Наверху было парко, горячо, Сергей Петрович подтянулся на животе по нагретой крыше мезонина к самой башенке, царапаясь о сильно мешающие березовые ветки. Крыша прежде застекленного, но давно заколоченного досками бельведера была пробита деревом насквозь, сам бельведер накренился, смялся. Сквозь дыру виднелась куча рваной бумаги, расползшейся в мокрую, желтую кашу, сюда добрался дождь. Сергей Петрович просунул руку под ствол, потянулся дальше, в глубину, нащупал сухой угол, все с теми же бумажными обрывками, вытянул кусок, что-то на нем было написано. Повертел. И прочитал: «…лая Ася»…
Милая Ася. Ну, конечно! Асей звали супругу старшего сына Адашева-поэта, ту самую Анастасию Павловну — красавицу, Владимир Алексеевич, человек важный, уездный предводитель дворянства, женился на ней, невзирая на разницу их положений и тридцатилетний разрыв в возрасте.
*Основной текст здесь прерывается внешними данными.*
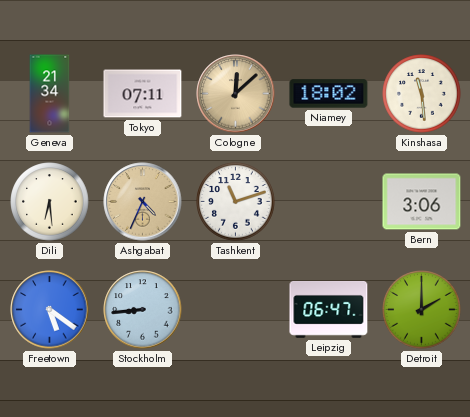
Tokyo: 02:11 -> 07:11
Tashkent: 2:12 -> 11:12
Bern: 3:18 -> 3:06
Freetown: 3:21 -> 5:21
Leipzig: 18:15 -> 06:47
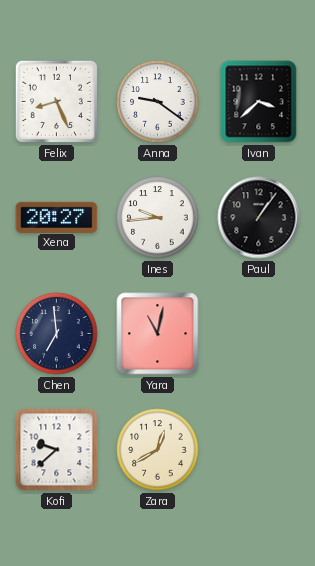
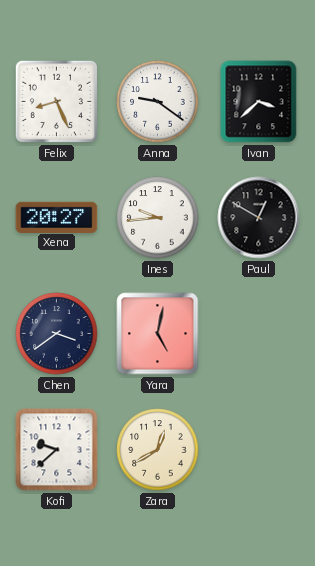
Paul: 1:06 -> 12:50
Chen: 6:59 -> 3:39
Yara: 11:02 -> 5:02
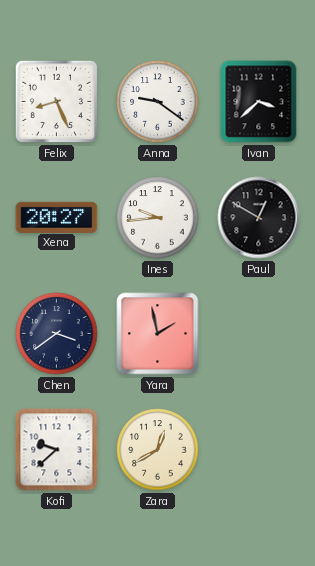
Yara: 5:02 -> 1:58
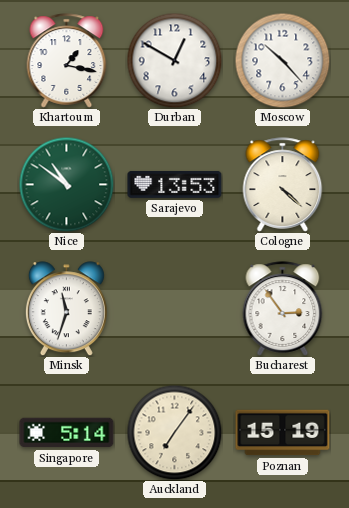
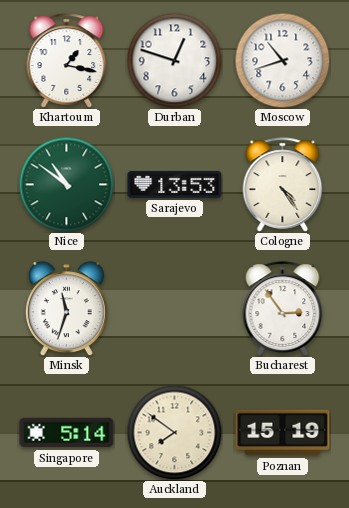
Durban: 12:50 -> 12:48
Moscow: 10:23 -> 10:42
Cologne: 4:22 -> 4:24
Auckland: 7:06 -> 7:51
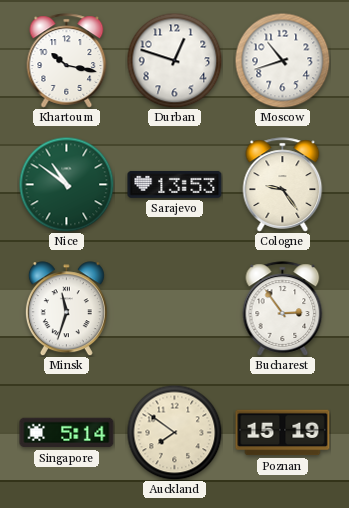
Khartoum: 1:17 -> 10:17
Cologne: 4:24 -> 9:24
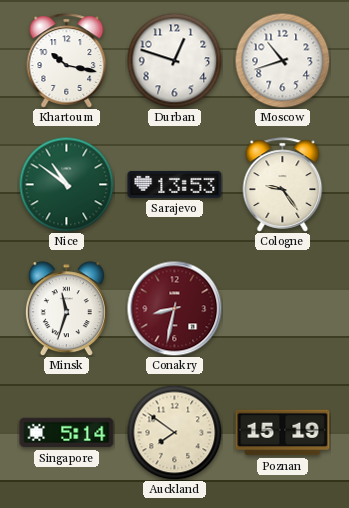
Conakry: none -> 8:32
Bucharest: 2:54 -> none
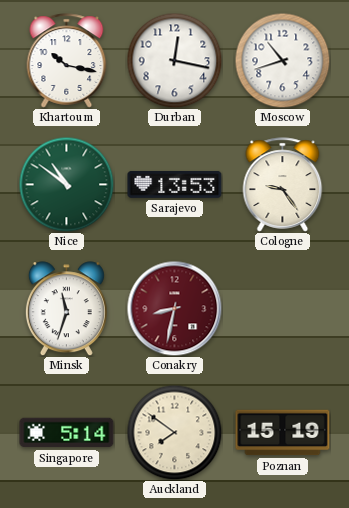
Durban: 12:48 -> 12:17
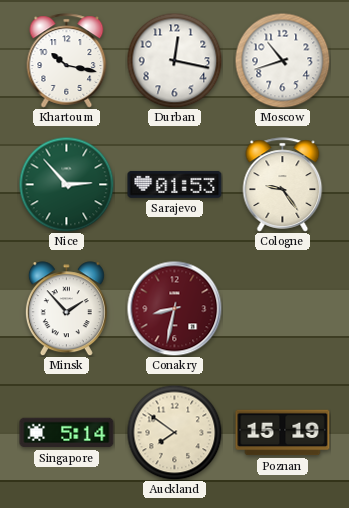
Nice: 10:51 -> 2:53
Sarajevo: 13:53 -> 01:53
Minsk: 11:33 -> 1:53
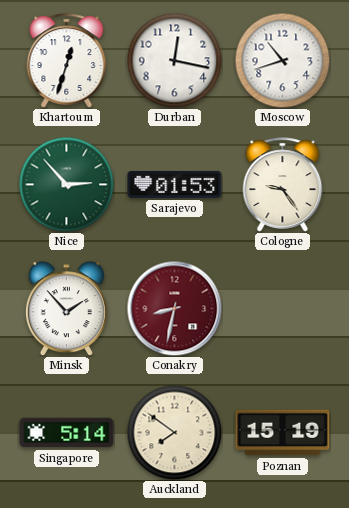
Khartoum: 10:17 -> 12:33
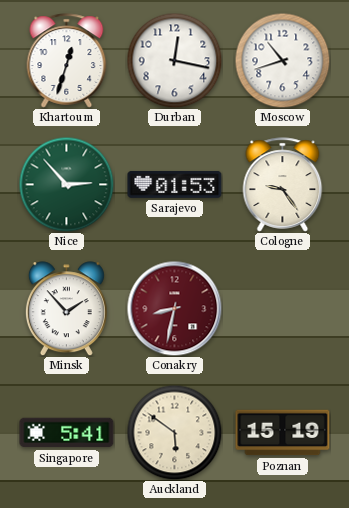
Singapore: 5:14 -> 5:41
Auckland: 7:51 -> 5:51
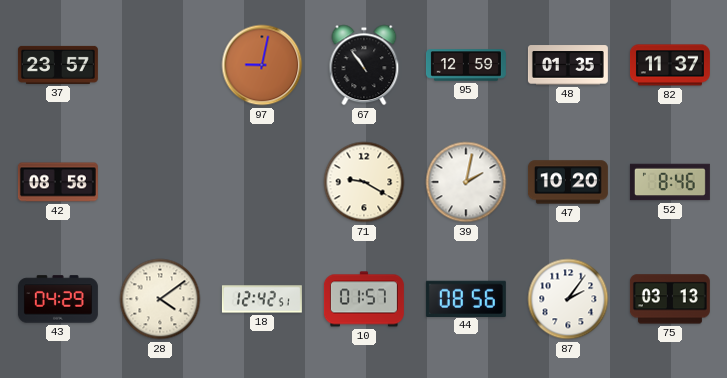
Ровный жар начал заливать Сергея Петровича уже и изнутри, он отер пот свободной рукой, осторожно положил лоскуток бумаги в карман рубашки. Снова запустил руку в сухой угол, поворошил бумажки еще, но, сколько ни доставал, попадались только крошечные обрывки, многие в птичьем помете — не прочесть, не разобрать ни слова. И вдруг он нащупал твердую картонку, вытащил. Визитка. «Борис Владимирович Штюрмер, губернатор». Был такой, сейчас же вспомнил Сергей Петрович, губернаторствовал и либеральничал в Ярославле, правда, оказался нечист на руку, что ничуть ему, конечно, не помешало: вскоре Штюрмер стал большим человеком, любимцем государя, попал в Государственный совет. Визитка относилась ко времени ярославского губернаторства, когда Штюрмер налаживал отношения с местным дворянством, значит, и в доме Адашева бывал. Голубев опять запустил руку, вынул новые бумажки.